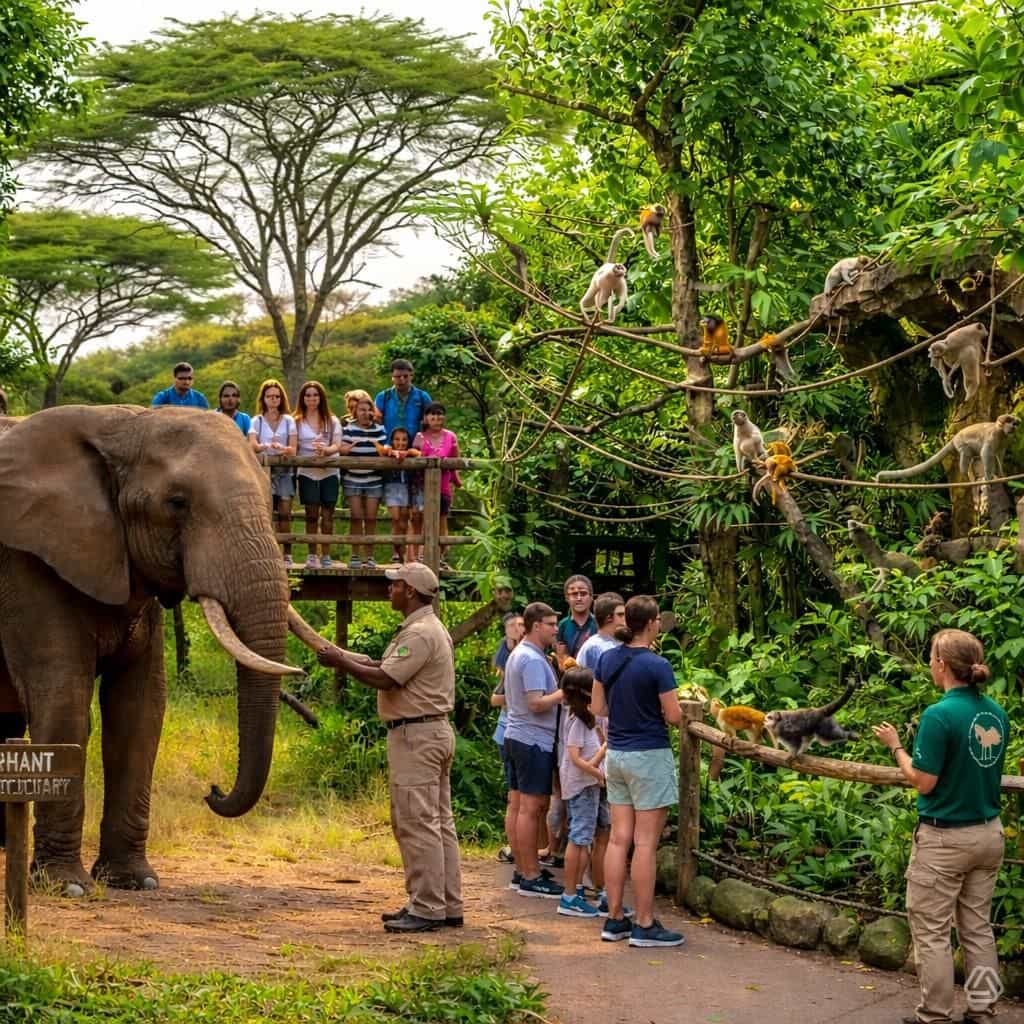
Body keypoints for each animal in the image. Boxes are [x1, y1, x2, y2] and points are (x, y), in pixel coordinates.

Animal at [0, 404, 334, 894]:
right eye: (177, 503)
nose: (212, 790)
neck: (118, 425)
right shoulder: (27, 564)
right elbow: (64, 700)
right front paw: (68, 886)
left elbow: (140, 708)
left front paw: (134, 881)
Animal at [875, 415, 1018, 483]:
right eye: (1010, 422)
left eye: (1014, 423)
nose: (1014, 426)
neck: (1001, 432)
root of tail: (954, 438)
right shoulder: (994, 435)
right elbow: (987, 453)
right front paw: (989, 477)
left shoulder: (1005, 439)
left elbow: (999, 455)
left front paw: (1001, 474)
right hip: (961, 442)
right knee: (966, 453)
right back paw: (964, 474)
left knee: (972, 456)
- - -
-- Task to complete --
Write out the whole of the data exactly; the pictures stay out.

-- Output for this task --
Body keypoints for each animal in the image. Boxes are [x1, y1, x2, y2] and points are (x, y), in pixel coordinates.

Animal at [0, 404, 334, 894]:
right eye: (177, 503)
nose: (212, 790)
neck: (118, 425)
right shoulder: (27, 564)
right elbow: (64, 700)
right front paw: (68, 886)
left elbow: (140, 708)
left front paw: (134, 881)
Animal at [875, 415, 1018, 483]:
right eye: (1010, 422)
left eye: (1014, 423)
nose: (1014, 426)
neck: (1001, 432)
root of tail: (954, 438)
right shoulder: (994, 435)
right elbow: (987, 453)
right front paw: (989, 477)
left shoulder: (1005, 439)
left elbow: (999, 455)
left front paw: (1001, 474)
right hip: (961, 442)
right knee: (966, 453)
right back paw: (964, 474)
left knee: (972, 456)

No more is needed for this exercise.